- WHAT YOU WILL DO -
Give back, word for word, the lines in the listing below from the one holding "disease stained for" down to the one holding "shows no significant", both ends included.

- INFORMATION SUPPLIED -

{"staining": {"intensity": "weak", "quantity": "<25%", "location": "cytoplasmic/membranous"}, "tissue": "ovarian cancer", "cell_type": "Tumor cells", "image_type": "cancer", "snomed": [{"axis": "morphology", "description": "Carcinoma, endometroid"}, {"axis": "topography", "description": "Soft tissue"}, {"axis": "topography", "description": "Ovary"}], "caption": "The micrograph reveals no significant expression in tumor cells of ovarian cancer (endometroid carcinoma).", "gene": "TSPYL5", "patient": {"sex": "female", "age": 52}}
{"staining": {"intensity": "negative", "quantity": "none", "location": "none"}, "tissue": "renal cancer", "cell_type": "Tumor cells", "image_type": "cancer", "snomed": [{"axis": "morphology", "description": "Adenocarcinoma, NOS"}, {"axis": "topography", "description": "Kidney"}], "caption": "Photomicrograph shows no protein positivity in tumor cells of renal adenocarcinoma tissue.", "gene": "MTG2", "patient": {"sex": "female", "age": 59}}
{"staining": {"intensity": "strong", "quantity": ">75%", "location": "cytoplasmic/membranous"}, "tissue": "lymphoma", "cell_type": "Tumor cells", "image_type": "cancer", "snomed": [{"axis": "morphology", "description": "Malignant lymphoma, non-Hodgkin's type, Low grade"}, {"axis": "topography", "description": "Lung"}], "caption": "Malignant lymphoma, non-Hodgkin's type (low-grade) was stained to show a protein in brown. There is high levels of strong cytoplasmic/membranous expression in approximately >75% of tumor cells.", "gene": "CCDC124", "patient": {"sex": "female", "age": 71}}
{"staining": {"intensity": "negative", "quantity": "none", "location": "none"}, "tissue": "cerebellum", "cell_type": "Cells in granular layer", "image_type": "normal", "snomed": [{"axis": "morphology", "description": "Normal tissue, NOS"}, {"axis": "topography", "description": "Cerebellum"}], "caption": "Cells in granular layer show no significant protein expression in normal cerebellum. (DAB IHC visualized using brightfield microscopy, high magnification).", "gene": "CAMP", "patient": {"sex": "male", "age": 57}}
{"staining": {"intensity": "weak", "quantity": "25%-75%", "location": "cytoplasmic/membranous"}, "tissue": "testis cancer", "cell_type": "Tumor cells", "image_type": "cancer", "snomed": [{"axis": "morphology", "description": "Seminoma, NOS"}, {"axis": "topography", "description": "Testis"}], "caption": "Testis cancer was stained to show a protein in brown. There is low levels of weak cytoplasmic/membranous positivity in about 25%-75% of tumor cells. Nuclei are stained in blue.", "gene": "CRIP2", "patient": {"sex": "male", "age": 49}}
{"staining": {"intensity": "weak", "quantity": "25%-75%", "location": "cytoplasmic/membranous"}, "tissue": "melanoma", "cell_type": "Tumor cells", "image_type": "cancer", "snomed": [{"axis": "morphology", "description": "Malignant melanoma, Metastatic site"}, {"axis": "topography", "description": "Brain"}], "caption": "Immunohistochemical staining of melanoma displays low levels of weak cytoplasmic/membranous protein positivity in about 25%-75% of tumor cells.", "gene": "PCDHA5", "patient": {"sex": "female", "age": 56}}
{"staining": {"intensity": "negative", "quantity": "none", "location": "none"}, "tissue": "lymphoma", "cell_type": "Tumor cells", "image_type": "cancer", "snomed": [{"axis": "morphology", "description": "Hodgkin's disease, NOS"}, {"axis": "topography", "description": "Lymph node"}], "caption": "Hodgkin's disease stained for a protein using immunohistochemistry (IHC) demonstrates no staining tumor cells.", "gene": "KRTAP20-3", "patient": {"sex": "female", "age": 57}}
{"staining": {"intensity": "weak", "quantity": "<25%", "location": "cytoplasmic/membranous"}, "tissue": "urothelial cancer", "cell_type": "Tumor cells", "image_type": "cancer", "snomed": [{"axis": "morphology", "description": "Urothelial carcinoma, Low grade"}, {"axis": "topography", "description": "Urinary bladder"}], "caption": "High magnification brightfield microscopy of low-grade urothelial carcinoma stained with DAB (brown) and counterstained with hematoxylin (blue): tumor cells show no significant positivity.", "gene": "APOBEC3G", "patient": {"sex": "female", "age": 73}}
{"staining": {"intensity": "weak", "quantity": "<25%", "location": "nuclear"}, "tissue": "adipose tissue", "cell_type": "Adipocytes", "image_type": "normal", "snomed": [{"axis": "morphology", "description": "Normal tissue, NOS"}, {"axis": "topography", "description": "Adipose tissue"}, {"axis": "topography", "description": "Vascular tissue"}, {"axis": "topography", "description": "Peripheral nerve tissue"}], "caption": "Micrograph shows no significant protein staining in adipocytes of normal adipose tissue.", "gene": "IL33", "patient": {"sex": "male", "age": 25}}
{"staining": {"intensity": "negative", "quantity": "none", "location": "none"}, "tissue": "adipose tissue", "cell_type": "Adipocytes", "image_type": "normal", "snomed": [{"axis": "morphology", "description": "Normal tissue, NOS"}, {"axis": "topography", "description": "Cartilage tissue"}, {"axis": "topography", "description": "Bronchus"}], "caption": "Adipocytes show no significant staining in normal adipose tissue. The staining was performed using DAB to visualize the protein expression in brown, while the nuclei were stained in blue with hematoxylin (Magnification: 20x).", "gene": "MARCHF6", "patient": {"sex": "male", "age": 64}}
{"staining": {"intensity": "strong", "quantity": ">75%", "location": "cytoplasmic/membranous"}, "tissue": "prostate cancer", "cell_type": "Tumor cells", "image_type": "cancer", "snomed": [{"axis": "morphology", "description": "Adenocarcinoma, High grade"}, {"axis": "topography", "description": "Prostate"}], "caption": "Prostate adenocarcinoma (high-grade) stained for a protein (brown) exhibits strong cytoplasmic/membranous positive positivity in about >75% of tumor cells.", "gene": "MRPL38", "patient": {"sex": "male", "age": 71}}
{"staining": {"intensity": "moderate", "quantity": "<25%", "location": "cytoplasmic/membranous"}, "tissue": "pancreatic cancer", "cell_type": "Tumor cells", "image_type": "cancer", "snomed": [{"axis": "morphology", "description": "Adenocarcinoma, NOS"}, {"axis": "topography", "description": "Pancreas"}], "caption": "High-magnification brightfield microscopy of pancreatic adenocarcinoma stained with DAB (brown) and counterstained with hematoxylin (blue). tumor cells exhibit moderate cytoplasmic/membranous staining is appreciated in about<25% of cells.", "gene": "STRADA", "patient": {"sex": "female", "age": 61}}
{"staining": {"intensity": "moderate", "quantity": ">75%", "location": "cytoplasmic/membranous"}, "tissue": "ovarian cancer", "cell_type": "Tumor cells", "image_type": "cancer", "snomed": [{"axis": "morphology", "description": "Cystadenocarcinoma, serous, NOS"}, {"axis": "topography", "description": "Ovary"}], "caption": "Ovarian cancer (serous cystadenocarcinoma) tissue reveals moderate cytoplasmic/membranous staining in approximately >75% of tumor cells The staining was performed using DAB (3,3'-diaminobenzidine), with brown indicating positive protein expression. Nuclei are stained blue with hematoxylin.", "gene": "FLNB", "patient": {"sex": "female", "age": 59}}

- OUTPUT BELOW -
{"staining": {"intensity": "negative", "quantity": "none", "location": "none"}, "tissue": "lymphoma", "cell_type": "Tumor cells", "image_type": "cancer", "snomed": [{"axis": "morphology", "description": "Hodgkin's disease, NOS"}, {"axis": "topography", "description": "Lymph node"}], "caption": "Hodgkin's disease stained for a protein using immunohistochemistry (IHC) demonstrates no staining tumor cells.", "gene": "KRTAP20-3", "patient": {"sex": "female", "age": 57}}
{"staining": {"intensity": "weak", "quantity": "<25%", "location": "cytoplasmic/membranous"}, "tissue": "urothelial cancer", "cell_type": "Tumor cells", "image_type": "cancer", "snomed": [{"axis": "morphology", "description": "Urothelial carcinoma, Low grade"}, {"axis": "topography", "description": "Urinary bladder"}], "caption": "High magnification brightfield microscopy of low-grade urothelial carcinoma stained with DAB (brown) and counterstained with hematoxylin (blue): tumor cells show no significant positivity.", "gene": "APOBEC3G", "patient": {"sex": "female", "age": 73}}
{"staining": {"intensity": "weak", "quantity": "<25%", "location": "nuclear"}, "tissue": "adipose tissue", "cell_type": "Adipocytes", "image_type": "normal", "snomed": [{"axis": "morphology", "description": "Normal tissue, NOS"}, {"axis": "topography", "description": "Adipose tissue"}, {"axis": "topography", "description": "Vascular tissue"}, {"axis": "topography", "description": "Peripheral nerve tissue"}], "caption": "Micrograph shows no significant protein staining in adipocytes of normal adipose tissue.", "gene": "IL33", "patient": {"sex": "male", "age": 25}}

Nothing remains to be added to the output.